Le commerce obscur des médicaments contrefaits en Afrique de l’Ouest

Le commerce obscur des médicaments contrefaits en Afrique de l’Ouest

26 septembre 2023

En Afrique de l’Ouest, la vente de médicaments contrefaits est devenue une crise sanitaire majeure, dépassant même le trafic de pétrole brut et de cocaïne réunis en termes de revenus. Cette situation alarmante a été récemment mise en lumière par un rapport de la Communauté économique des États de l’Afrique de l’Ouest (CEDEAO) publié en août 2023, utilisant des données de l’Office des Nations unies contre la drogue et le crime (ONUDC). Selon ce rapport, entre 20 et 60 % du marché des produits médicaux dans la région sont désormais occupés par des médicaments contrefaits, avec des pics allant jusqu’à 80 % dans des pays tels que la Guinée et le Burkina Faso.

La manipulation des médicaments contrefaits en Afrique constitue un défi majeur pour la santé publique dans la région. Cette problématique est alimentée par une combinaison de facteurs socio-économiques et de lacunes dans les systèmes de réglementation pharmaceutique. En raison de la pauvreté répandue et de l’accès limité aux soins de santé de qualité, de nombreuses personnes en Afrique sont vulnérables à l’achat de médicaments à bas prix sur des marchés informels ou en ligne, sans garantie de leur authenticité. Les médicaments contrefaits, souvent mal étiquetés et mal emballés, peuvent contenir des ingrédients inactifs, sous-dosés ou même des substances toxiques, mettant ainsi en danger la vie des patients. Cette menace est particulièrement grave dans le contexte des maladies endémiques telles que le paludisme, où l’inefficacité des médicaments contrefaits peut entraîner une augmentation du nombre de décès évitables.

Selon le récent rapport de la Communauté économique des États de l’Afrique de l’Ouest (CEDEAO), la prolifération, dans la région, des médicaments contrefaits est le fruit d’une combinaison de facteurs complexes. Tout d’abord, l’instabilité politique et la violence au Burkina Faso ont créé un terrain propice à l’expansion de ce marché illicite. Les frontières poreuses dans la région sont devenus des points d’entrée majeurs pour ces produits contrefaits. Les cadres réglementaires laxistes dans certains pays ont également contribué à la vulnérabilité de ce secteur, les autorités et les travailleurs médicaux étant parfois complices de la distribution de médicaments contrefaits.

Par ailleurs, le rapport attire aussi l’attention sur le processus de production de ces médicaments qui est tout aussi troublant. En effet, les importateurs illicites en Guinée et au Burkina Faso passent parfois des commandes directes auprès de laboratoires légaux et illégaux en Inde, leur demandant de produire des médicaments avec des dosages réduits du principe actif pour réduire les coûts. Cette manipulation met en danger la santé des patients qui croient ingérer des médicaments légitimes. Les médicaments contrefaits les plus répandus dans la région sont les antipaludiques. Cette situation s’explique en partie par le taux élevé de paludisme en Afrique de l’Ouest, qui représente 48 % du marché des antipaludiques provenant de sources illicites.
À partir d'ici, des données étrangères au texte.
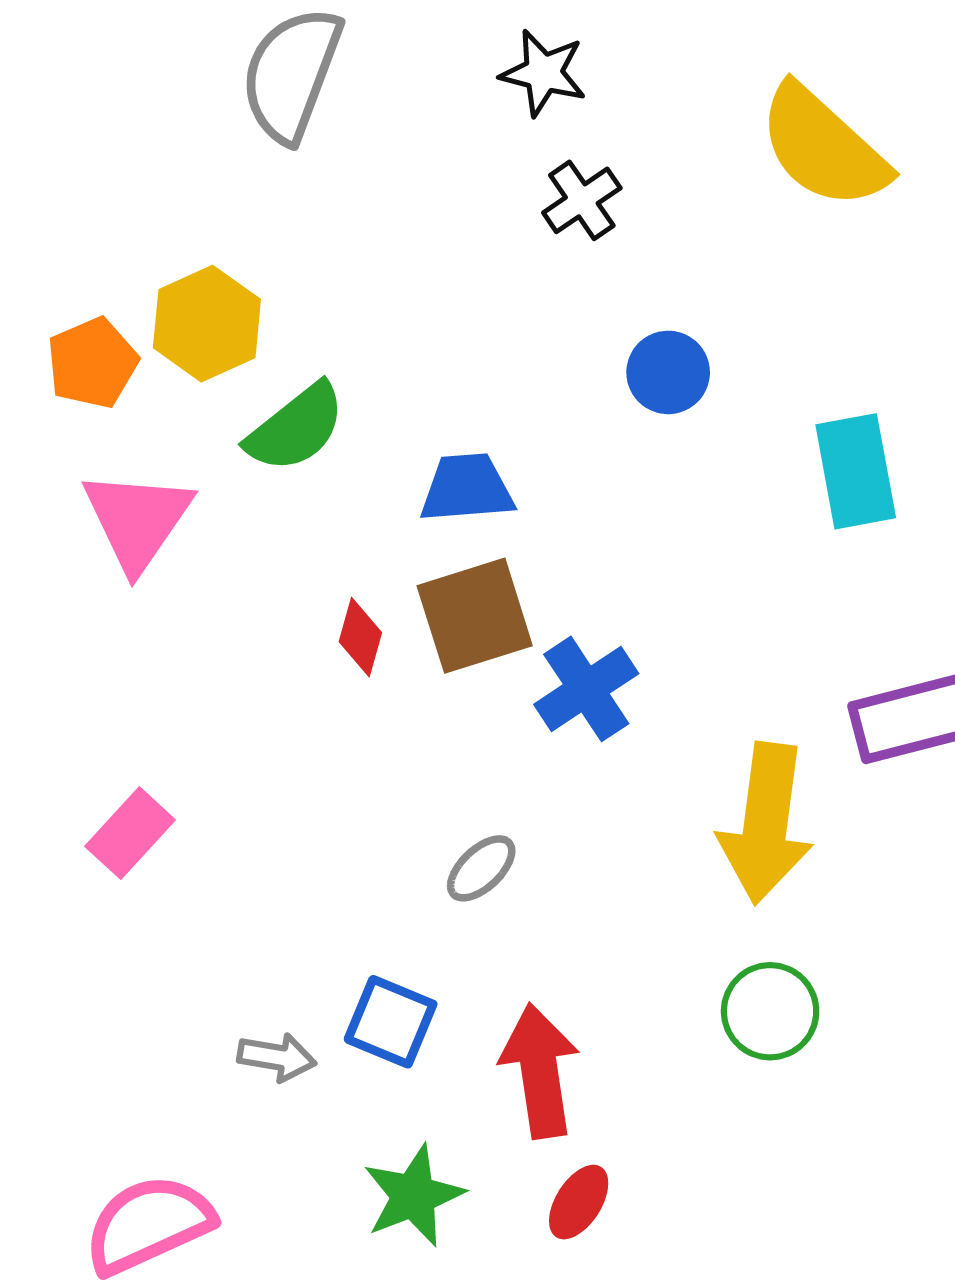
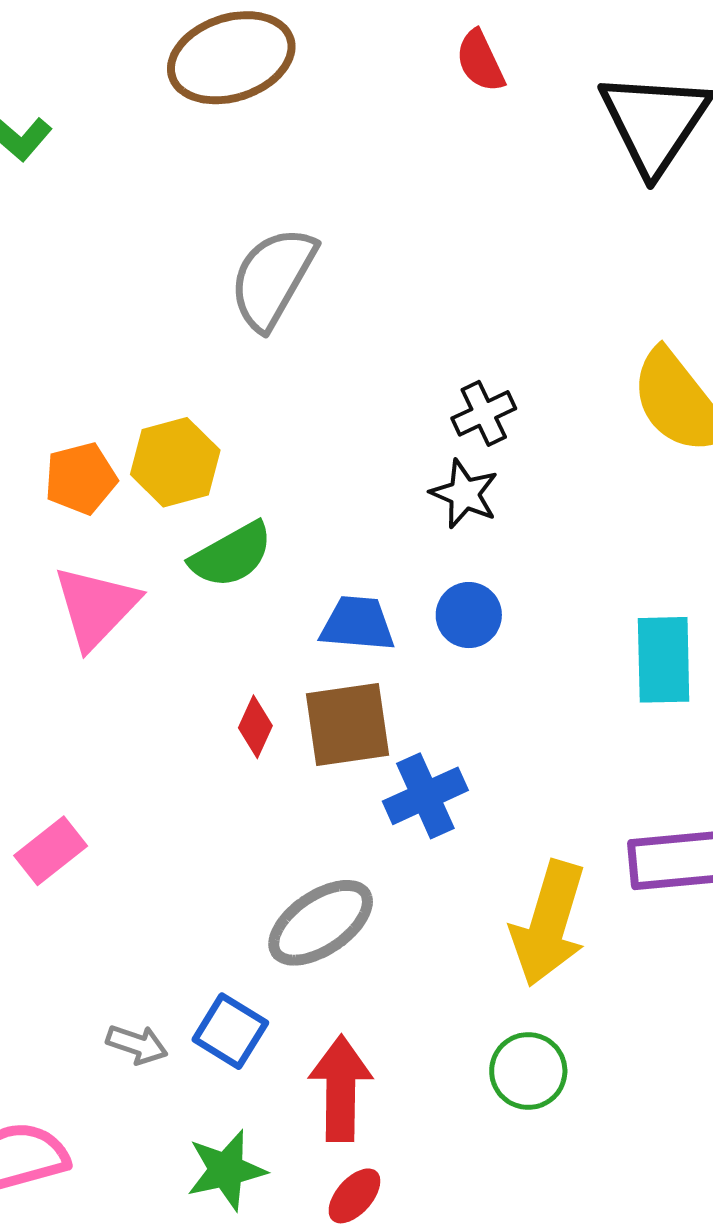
black star: (543, 73) -> (464, 494), moved
blue circle: (668, 372) -> (469, 615), moved
gray ellipse: (481, 868) -> (321, 923), size x1.8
D’autres médicaments fréquemment contrefaits incluent les antibiotiques et les antirétroviraux utilisés dans le traitement du VIH/sida. Les principaux pays d’origine des produits médicaux, qu’ils soient licites ou illicites, présents en Afrique de l’Ouest sont l’Inde et la Chine.

Face à cette situation alarmante, des initiatives ont été lancées pour lutter contre le trafic de médicaments contrefaits en Afrique de l’Ouest. En Guinée, la création d’une brigade d’intervention, suite à la ratification de la Convention MEDICRIME, a permis de saisir une quantité impressionnante de produits médicaux illicites. De plus, le Burkina Faso et la Guinée ont tenté de centraliser leurs marchés pour réduire le nombre d’acteurs impliqués dans la chaîne d’approvisionnement. Cependant, malgré ces efforts louables, le problème continue de s’aggraver. Le rapport de la CEDEAO souligne la nécessité d’une action concertée des autorités nationales, régionales et de la société civile pour faire face à cette crise. Les enjeux en matière de santé publique sont considérables, car les médicaments contrefaits peuvent non seulement aggraver les maladies existantes, mais aussi entraîner des résistances aux médicaments.